Governor Brown grants pardons for Oregon marijuana offenses

SALEM, Ore. – Oregon Governor Kate Brown is overturning marijuana convictions for thousands of Oregonians.

As Brown’s final term as governor comes to a close, she announced pardons removing over 47,000 convictions for possession of a small amount of marijuana. Her office said the pardons will remove barriers for people seeking employment, housing and educational opportunities.

“No one deserves to be forever saddled with the impacts of a conviction for simple possession of marijuana — a crime that is no longer on the books in Oregon,” said Governor Brown. “Oregonians should never face housing insecurity, employment barriers, and educational obstacles as a result of doing something that is now completely legal, and has been for years. My pardon will remove these hardships. And while Oregonians use marijuana at similar rates, Black and Latina/o/x people have been arrested, prosecuted, and convicted at disproportionate rates.
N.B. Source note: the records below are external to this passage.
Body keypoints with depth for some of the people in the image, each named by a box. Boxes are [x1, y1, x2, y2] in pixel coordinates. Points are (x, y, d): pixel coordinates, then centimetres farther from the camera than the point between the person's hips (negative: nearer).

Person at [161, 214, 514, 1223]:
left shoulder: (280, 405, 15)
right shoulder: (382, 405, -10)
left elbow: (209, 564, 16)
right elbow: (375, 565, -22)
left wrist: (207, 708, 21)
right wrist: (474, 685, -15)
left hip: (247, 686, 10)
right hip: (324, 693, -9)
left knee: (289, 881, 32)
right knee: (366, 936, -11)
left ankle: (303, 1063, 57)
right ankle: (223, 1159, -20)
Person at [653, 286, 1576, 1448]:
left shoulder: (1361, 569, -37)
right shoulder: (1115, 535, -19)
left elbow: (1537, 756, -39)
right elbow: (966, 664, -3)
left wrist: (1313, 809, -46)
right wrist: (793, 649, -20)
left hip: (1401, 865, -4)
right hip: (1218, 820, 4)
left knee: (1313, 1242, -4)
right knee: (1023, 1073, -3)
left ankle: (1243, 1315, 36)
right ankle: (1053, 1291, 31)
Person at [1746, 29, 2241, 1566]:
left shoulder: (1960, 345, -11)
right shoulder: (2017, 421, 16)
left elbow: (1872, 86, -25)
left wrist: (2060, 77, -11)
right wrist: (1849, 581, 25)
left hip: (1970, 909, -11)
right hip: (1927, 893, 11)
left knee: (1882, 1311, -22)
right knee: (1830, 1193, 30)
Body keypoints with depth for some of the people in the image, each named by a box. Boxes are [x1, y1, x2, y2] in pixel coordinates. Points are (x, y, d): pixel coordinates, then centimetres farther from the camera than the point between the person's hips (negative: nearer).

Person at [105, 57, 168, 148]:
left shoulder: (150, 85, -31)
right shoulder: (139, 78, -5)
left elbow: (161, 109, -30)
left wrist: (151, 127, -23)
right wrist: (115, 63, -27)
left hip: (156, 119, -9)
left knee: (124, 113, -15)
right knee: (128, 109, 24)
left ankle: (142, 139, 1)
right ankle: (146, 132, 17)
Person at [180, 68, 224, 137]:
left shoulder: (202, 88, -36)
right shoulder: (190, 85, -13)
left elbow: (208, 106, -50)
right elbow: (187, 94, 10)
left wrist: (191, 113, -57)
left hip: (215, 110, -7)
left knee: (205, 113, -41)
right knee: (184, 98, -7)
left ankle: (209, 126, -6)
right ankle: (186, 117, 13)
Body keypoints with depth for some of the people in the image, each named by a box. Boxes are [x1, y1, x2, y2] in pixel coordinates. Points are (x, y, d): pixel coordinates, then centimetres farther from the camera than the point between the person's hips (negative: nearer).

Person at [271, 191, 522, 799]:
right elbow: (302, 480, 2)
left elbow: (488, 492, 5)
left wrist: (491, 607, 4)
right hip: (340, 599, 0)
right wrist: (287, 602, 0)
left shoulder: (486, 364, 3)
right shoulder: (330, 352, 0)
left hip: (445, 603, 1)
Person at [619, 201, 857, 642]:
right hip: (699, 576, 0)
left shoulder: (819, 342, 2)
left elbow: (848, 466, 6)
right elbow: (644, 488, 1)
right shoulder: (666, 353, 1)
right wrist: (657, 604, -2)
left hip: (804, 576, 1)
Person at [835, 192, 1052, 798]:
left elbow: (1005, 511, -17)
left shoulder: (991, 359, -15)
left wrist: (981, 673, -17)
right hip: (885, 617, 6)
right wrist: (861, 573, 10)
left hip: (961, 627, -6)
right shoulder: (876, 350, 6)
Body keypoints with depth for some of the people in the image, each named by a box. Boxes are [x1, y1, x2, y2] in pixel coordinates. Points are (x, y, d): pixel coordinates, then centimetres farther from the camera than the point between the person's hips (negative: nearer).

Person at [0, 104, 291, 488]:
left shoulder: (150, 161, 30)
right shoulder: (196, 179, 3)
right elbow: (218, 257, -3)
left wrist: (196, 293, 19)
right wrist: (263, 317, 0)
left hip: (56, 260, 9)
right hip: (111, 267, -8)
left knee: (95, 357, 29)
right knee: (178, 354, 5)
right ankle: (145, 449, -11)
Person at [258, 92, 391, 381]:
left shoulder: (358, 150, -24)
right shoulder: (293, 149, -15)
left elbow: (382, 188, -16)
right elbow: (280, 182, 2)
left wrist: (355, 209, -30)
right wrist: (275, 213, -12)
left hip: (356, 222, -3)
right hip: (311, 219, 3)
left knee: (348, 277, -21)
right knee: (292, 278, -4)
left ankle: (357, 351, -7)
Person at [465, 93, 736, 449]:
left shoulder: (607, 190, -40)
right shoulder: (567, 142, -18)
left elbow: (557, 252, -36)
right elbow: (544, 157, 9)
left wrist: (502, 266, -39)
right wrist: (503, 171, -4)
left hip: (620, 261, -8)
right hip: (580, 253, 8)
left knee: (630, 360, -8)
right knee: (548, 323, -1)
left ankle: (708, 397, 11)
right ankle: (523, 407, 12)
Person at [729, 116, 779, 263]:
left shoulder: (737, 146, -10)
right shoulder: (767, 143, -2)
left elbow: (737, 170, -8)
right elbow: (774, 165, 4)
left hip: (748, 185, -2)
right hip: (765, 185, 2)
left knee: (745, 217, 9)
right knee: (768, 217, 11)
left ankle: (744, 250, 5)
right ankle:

“We are a state, and a nation, of second chances. Today, I am taking steps to right the wrongs of a flawed, inequitable, and outdated criminal justice system in Oregon when it comes to personal marijuana possession. For the estimated 45,000 individuals who are receiving a pardon for prior state convictions of marijuana possession, this action will help relieve the collateral consequences arising from these convictions.”

The governor’s office said, “The pardon applies to electronically available Oregon convictions for possession of 1 ounce or less of marijuana, in pre-2016 cases in which the person was 21 years of age or older, where this was the only charge, and where there were no victims. This pardon does not apply to any other offense related to marijuana or other controlled substances. More information can be found here.”

The pardons also forgive over $14 million in associated fines and fees.

After the governor’s pardon, the Oregon Judicial Department will reportedly ensure all associated court records are sealed in accordance with Oregon law.